Provided entries:
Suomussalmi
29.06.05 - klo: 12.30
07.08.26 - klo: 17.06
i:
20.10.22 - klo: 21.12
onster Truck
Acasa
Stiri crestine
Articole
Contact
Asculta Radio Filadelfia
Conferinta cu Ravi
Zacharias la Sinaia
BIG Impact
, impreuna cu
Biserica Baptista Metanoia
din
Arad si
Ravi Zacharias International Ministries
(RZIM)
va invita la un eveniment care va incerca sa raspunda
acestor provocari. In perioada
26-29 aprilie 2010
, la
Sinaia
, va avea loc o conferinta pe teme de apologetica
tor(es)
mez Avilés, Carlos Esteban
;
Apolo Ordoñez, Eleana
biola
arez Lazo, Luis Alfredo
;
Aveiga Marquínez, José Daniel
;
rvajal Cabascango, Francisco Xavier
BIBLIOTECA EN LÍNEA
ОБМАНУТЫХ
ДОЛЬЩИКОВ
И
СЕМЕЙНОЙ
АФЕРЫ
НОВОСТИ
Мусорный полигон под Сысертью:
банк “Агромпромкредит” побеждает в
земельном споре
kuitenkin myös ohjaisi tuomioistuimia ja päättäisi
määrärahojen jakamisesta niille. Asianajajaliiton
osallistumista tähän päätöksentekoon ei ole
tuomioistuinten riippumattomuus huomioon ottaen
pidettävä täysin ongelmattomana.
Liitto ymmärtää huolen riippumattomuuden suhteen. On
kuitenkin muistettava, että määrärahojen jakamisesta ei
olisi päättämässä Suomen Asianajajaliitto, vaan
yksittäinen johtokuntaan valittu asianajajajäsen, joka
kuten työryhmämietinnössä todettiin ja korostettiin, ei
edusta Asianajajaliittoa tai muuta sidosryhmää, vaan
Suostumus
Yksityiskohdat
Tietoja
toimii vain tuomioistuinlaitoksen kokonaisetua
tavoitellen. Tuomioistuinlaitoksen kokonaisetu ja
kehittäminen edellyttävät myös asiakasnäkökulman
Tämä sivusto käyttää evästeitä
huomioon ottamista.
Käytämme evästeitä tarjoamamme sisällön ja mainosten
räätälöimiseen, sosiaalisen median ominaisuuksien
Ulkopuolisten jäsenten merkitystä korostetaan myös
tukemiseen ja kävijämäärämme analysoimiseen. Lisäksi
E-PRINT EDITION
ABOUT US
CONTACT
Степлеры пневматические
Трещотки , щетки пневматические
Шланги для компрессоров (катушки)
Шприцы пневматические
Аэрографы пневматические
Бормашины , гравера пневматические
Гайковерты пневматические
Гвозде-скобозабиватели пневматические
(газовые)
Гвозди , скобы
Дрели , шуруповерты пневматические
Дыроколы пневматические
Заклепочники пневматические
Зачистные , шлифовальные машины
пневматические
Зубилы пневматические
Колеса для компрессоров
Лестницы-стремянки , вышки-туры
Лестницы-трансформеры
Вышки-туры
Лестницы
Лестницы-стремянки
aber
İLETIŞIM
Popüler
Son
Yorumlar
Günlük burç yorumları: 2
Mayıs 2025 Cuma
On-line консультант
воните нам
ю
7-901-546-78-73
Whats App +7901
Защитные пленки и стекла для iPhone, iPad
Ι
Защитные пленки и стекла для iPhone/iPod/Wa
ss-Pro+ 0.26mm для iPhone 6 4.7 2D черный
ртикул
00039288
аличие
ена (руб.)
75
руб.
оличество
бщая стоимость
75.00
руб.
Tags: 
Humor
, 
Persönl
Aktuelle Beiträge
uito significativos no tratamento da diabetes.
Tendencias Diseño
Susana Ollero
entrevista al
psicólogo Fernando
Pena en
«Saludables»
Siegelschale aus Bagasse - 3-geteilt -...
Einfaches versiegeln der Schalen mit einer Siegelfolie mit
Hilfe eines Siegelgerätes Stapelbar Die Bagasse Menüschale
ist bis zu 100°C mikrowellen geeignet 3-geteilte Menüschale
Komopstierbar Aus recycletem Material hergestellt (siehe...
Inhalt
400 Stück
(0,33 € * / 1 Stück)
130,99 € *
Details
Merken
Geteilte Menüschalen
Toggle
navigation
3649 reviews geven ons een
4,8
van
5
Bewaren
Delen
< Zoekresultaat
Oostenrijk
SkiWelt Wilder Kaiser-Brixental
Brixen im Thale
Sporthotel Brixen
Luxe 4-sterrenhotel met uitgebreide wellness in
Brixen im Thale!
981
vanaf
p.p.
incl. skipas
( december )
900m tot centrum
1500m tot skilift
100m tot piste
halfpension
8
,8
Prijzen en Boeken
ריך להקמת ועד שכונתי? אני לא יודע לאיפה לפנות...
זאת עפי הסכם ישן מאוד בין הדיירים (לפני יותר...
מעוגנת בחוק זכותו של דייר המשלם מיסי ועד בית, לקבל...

Problem to work on: What lines of the data include the word "стекла"? Copy each of them.

Response:
Защитные пленки и стекла для iPhone, iPad
Защитные пленки и стекла для iPhone/iPod/Wa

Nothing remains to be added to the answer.